Pero la voz del oro traspuso leguas, salvando la valla de la increíble distancia y llegó a golpear en los ambientes de inmigrantes de la nueva Babel que era Buenos Aires. Allí, entre tantos hombres rudos y fornidos encontró oídos prestos en los grupos de dálmatas deseosos de hacer más rápida fortuna trocando las seguras aunque mezquinas pagas de la campaña y puerto bonaerenses, por la aleatoria pero irresistible como atractiva perspectiva de riqueza que se podía ocultar bajo un golpe de pico. La noticia entonces sacudió los espíritus y animó los cuerpos y muy pronto las primeras partidas estuvieron navegando en pos de la lejana e ignota Punta Arenas. De tal manera comenzó el alud inmigratorio croata en Magallanes. A contar de 1890 cada vapor de la carrera procedente de Montevideo que recalaba en Punta Arenas fue dejando entre 20 y 30 o más inmigrantes. Luego la cifra aumentó, como los 63 que arribaron en el Calabria desde Buenos Aires el 20 de agosto de 1890 o los 108 que lo hicieron el 20 de marzo del años siguiente, porque la afluencia aumentaba según crecía la fama aurífera de las Islas Australes. «El oro y la isla Lenox están haciendo furor» -escribiría por aquellos días Mauricio Braun a José Nogueira- „todos y cuantas goletas llegan se fletan inmediatamente para esos islas repletas de pasajeros. La «Rippling Wave» zarpó hace una quincena con 92 pasajeros y 100 tons. De Buenos Aires llegan austríacos (dálmatas) como avalanchas, en el último vapor llegaron 150 y mañana se espera una remesa de 200 más. Si sigue así esto será una segunda California».
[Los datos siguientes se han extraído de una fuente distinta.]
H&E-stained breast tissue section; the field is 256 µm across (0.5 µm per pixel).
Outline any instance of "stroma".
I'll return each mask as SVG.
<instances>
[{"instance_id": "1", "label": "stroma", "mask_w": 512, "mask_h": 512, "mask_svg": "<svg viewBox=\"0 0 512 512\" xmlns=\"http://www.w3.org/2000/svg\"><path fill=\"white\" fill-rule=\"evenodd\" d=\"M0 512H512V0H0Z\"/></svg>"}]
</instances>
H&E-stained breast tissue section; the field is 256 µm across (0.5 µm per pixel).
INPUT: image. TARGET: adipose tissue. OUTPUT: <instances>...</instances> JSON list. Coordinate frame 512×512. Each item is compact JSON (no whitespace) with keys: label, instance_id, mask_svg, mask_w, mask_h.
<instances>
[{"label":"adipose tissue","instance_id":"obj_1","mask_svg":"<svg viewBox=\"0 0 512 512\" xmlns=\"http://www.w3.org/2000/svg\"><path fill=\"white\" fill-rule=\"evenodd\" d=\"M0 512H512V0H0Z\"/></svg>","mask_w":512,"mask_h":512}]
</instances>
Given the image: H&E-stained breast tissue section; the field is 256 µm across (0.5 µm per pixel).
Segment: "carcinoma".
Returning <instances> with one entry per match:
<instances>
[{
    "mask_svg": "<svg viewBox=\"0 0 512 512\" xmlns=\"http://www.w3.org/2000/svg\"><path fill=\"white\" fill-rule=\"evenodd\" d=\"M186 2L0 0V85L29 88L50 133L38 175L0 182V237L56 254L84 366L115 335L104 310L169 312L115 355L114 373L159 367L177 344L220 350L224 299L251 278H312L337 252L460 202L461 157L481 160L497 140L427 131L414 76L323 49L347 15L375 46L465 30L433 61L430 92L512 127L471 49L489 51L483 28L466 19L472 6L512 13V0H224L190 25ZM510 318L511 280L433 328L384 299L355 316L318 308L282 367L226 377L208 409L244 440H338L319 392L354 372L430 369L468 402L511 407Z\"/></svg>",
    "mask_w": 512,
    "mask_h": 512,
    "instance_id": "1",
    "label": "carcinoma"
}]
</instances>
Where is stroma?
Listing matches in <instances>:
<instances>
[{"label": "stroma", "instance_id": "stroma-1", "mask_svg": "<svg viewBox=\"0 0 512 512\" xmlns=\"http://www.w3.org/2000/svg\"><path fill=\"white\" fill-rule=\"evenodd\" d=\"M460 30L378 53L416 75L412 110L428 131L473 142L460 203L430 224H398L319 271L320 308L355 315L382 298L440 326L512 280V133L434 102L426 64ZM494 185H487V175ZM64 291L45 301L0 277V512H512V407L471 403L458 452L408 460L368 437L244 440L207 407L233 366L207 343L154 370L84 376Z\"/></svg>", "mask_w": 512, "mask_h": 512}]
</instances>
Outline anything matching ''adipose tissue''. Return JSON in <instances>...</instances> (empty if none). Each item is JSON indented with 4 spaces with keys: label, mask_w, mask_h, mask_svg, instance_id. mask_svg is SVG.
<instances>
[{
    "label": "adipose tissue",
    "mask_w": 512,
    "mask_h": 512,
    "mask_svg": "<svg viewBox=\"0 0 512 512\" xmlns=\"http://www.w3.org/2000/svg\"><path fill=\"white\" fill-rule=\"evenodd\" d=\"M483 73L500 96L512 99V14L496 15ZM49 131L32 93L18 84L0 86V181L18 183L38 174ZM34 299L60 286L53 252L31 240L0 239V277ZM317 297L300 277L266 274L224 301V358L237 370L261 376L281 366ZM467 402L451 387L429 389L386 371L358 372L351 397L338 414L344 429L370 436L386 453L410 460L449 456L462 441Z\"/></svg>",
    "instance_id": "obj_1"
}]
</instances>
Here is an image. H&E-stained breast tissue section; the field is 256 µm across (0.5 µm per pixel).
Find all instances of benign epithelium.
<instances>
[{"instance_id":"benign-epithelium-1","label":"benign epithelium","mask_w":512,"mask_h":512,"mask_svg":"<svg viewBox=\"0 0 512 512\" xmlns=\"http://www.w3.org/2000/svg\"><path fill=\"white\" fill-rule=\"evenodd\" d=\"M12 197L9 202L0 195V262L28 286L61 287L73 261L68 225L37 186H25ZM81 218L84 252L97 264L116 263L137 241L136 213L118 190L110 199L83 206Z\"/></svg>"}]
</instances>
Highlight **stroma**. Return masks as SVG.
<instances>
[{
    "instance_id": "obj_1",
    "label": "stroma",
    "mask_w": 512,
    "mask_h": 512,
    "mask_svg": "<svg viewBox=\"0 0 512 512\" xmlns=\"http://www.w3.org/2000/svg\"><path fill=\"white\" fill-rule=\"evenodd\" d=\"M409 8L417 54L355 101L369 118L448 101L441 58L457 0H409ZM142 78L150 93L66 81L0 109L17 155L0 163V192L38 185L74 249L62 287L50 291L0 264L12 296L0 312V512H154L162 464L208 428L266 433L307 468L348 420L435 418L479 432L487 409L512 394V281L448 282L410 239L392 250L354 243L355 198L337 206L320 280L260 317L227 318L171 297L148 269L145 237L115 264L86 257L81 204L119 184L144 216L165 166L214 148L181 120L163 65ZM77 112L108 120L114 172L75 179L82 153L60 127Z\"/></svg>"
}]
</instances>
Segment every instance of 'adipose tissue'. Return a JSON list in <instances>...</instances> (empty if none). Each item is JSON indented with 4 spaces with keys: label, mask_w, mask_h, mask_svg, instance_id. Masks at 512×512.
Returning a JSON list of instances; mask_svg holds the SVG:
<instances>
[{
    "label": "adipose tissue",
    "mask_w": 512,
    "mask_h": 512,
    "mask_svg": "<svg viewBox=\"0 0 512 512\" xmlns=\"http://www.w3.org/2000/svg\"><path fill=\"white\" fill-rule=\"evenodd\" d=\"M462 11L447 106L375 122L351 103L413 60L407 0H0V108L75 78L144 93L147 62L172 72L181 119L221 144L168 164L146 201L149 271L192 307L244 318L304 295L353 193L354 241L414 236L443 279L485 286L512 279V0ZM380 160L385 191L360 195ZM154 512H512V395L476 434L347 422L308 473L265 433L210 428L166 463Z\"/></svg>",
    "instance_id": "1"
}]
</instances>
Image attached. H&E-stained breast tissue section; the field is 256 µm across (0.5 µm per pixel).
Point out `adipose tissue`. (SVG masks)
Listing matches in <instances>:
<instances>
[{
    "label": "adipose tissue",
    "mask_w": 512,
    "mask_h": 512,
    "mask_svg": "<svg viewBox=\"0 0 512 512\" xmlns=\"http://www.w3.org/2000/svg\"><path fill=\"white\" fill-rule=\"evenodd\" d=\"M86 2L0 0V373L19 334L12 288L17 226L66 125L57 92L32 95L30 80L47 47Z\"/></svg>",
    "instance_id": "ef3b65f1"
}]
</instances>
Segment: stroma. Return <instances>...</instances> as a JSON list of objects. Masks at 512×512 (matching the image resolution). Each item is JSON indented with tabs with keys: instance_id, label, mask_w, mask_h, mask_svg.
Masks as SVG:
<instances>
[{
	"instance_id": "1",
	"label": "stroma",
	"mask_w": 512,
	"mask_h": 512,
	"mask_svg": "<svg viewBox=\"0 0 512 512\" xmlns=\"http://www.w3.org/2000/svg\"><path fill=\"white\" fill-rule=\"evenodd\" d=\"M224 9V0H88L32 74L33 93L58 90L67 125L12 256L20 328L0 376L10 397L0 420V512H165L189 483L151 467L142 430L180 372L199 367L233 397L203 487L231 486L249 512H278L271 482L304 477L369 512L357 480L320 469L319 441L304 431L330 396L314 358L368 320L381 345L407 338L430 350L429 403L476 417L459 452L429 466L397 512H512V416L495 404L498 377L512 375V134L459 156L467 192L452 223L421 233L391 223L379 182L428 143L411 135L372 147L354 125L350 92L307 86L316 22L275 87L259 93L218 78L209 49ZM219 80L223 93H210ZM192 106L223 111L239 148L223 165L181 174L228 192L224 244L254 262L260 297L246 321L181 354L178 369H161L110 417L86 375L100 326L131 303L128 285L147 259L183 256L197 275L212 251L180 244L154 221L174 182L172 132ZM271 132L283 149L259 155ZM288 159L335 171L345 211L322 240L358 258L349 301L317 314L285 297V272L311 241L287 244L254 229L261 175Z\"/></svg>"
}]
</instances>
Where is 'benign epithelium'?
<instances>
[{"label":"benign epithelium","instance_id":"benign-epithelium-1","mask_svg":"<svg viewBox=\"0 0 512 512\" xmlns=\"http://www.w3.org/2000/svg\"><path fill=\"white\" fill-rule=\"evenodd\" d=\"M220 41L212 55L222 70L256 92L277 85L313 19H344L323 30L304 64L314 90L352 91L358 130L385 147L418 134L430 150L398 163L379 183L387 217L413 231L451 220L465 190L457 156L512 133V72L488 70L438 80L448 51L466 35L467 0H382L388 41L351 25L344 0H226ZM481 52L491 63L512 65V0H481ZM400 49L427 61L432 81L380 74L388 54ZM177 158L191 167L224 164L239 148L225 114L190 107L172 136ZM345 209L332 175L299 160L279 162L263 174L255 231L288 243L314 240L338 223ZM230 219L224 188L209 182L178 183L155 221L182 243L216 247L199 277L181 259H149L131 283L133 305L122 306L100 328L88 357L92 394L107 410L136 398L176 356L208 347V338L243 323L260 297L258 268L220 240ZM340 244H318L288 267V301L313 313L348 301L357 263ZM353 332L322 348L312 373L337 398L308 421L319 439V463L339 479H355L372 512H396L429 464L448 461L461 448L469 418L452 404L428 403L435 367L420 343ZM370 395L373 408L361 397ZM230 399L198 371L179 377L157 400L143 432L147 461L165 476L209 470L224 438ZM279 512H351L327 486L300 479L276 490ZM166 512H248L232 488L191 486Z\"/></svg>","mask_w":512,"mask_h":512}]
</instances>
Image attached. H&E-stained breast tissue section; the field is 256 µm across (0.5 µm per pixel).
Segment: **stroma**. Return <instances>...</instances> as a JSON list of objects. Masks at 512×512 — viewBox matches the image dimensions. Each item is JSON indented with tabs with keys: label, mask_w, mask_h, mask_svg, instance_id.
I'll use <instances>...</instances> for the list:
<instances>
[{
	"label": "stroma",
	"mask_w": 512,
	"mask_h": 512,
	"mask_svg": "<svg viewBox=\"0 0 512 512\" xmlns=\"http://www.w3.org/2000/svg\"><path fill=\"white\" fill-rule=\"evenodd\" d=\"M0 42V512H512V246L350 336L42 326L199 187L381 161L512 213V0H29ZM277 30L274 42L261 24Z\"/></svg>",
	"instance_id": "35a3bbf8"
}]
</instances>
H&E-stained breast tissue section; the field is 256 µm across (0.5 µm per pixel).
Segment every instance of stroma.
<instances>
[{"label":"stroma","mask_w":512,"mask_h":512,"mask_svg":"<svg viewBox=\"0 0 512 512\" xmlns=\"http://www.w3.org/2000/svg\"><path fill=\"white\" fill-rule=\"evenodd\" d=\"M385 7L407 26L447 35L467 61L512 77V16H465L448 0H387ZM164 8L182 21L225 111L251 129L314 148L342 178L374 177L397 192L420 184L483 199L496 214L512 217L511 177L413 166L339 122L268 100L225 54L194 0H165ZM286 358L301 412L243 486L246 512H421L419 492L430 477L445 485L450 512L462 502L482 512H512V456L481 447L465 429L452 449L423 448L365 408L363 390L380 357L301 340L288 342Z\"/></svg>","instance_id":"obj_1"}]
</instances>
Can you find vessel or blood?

Aquel año el recuento de inmigrantes dálmatas desembarcados en Punta Arenas alcanzaría a 500 individuos como lo consignó el Gobernador Daniel Briceño en su memoria administrativa. No bien llegaban a puerto los vapores, los recién arribados procuraban aperarse de los elementos más indispensable para la faena minera -herramientas, víveres y ropas- y partían alegremente en cualquier embarcación que zarpara con rumbo a las islas del lejano Sur chileno. Entre los primeros aventureros del oro estuvieron Mateo Trebotic, Mateo Karmelic, Mateo Martinic y Tomás Buvinic. También Juan y Simón Boric; Pablo Babarovic, Mariano Bilus y Vicente Fodic. Francisco Tomsic, Pedro Peric, Francisco Eterovic, Antonio Martinic, Santiago Vrsalovic, Andrés Stambuk, Natalio Foretic, Nicolás Cebaio, Francisco Zurac y tantísimos otros.